Have you ever thought about how decisions were made just a few decades ago? It's crazy to imagine, but back then, decisions were usually made by one person - whoever was in charge. But now, things have changed! Today, more people are involved in decision making, which is why it's crucial to know how to negotiate effectively with others. Whether you're picking a movie with friends, negotiating a contract with a supplier, or even trying to get a raise at work, all negotiations have similar elements. And the good news is, you can improve the outcomes of your negotiations by learning the right tools and knowledge. That's where "Getting to Yes" by Roger Fisher comes in! This book provides practical tips and techniques for handling tricky negotiations and gives a framework for making negotiations more successful and productive. Negotiating is a part of everyday life, so it's worth investing in improving your negotiation skills. In this summary, I’ll share with you three key lessons that I learned from the book.
Key Lesson #1: Avoid trench warfare. It costs a lot and brings very little in return
You know how sometimes negotiations can turn into a real battle, where both sides just stick to their own positions and defend them no matter what? That's what we call trench warfare. And it's not a pretty sight. This type of situation can lead to suboptimal solutions at best, waste a ton of time and energy, and even hurt the relationship between the parties. The problem with this approach is that both parties become so focused on their initial positions that finding a solution becomes almost impossible. They're too busy trying to "win" or at least avoid losing that they forget about finding a solution that works for everyone. So, it's best to avoid trench warfare in negotiations if you can. Imagine saying to a business partner, "If that 2% discount is more important to you than our long-term business relationship, maybe you should find a different supplier!" That's not a healthy or productive way to approach a negotiation. So, what's the solution? Avoid trench warfare at all costs. It's a waste of time and energy, and it rarely results in a satisfactory outcome. Instead, let's focus on finding solutions that work for everyone involved.
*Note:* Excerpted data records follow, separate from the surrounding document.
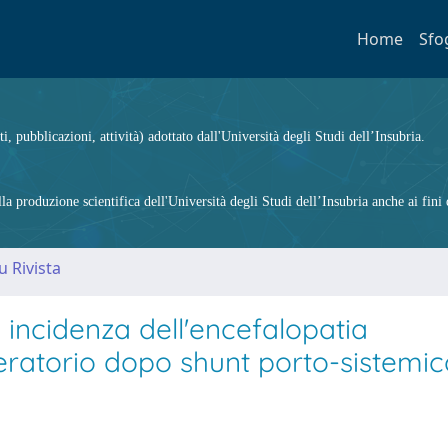
Home
Sfo
ti, pubblicazioni, attività) adottato dall'Università degli Studi dell’Insubria.
 produzione scientifica dell'Università degli Studi dell’Insubria anche ai fini d
u Rivista
e incidenza dell'encefalopatia
eratorio dopo shunt porto-sistemic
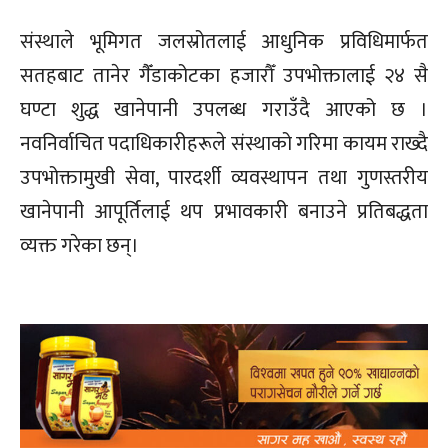
संस्थाले भूमिगत जलस्रोतलाई आधुनिक प्रविधिमार्फत
सतहबाट तानेर गैँडाकोटका हजारौँ उपभोक्तालाई २४ सै
घण्टा शुद्ध खानेपानी उपलब्ध गराउँदै आएको छ ।
नवनिर्वाचित पदाधिकारीहरूले संस्थाको गरिमा कायम राख्दै
उपभोक्तामुखी सेवा, पारदर्शी व्यवस्थापन तथा गुणस्तरीय
खानेपानी आपूर्तिलाई थप प्रभावकारी बनाउने प्रतिबद्धता
व्यक्त गरेका छन्।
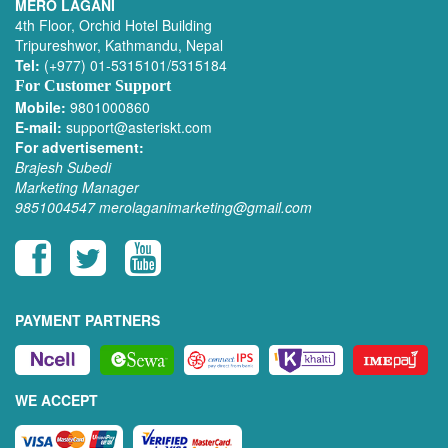
MERO LAGANI
4th Floor, Orchid Hotel Building
Tripureshwor, Kathmandu, Nepal
Tel:
(+977) 01-5315101/5315184
For Customer Support
Mobile:
9801000860
E-mail:
support@asteriskt.com
For advertisement:
Brajesh Subedi
Marketing Manager
9851004547
merolaganimarketing@gmail.com
PAYMENT PARTNERS
WE ACCEPT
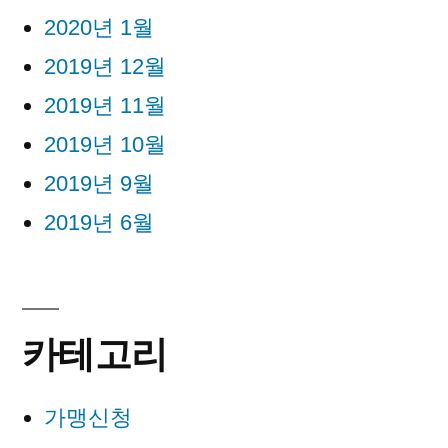
2020년 1월
2019년 12월
2019년 11월
2019년 10월
2019년 9월
2019년 6월
카테고리
가맹신청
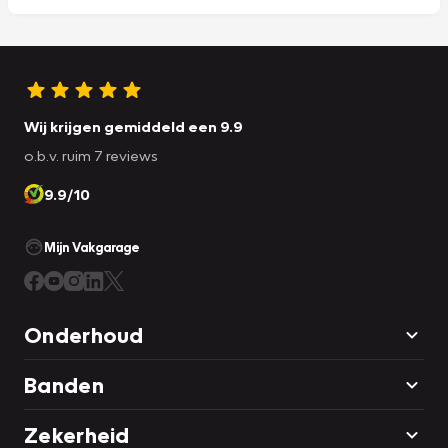
Wij krijgen gemiddeld een 9.9
o.b.v. ruim 7 reviews
9.9/10
Mijn Vakgarage
Onderhoud
Banden
Zekerheid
Key Lesson #2: Fight the problem, not the person you’re negotiating with
When negotiating, it's important to focus on the problem, not the person you're negotiating with. Negotiating isn't about "winning" against someone else, it's about finding a solution together. It's important to separate the factual level of an argument from the emotions. Stick to the facts, avoid making personal attacks, and try to approach the problem from a neutral perspective. For example, instead of arguing about who's to blame for a failed marriage, a separated couple should focus on what's best for their children. By keeping the focus on the problem and avoiding personal attacks, you increase the chances of a successful negotiation. So, remember to fight the problem, not the person you're negotiating with!
Key Lesson #3: Outline options before you search for solutions
When negotiating, it's important to remember that a one-sided solution is likely to fail. Instead of bringing a draft contract to the table, be open to discussing all potential solutions and finding one that both parties happily agree with. Think of the negotiation process in two phases: first, outline all potential options and only then move on to making a final decision. To do this, start by discussing the most extreme positions and consider different scenarios and details. Be creative, brainstorm, and gather input from experts if needed. Think of it like trying to predict who will win the Nobel Prize in Literature – you wouldn't just come up with one name, you'd make a list of candidates first. By outlining all the options, you'll end up with a better understanding of what could work for both parties and can move forward to finding the right solution. So, when negotiating, fight the urge to focus on just one solution and instead, outline all the options before finding a solution that works for everyone.
So, in summary, not every conflict has to end in a zero-sum game. To get the best results in negotiations, avoid trench warfare and try to get to the root of everyone's needs and desires. Don't make it personal and attack the person you're negotiating with, instead focus on solving the issue at hand. And before you start finding solutions, make sure to come up with as many options as possible.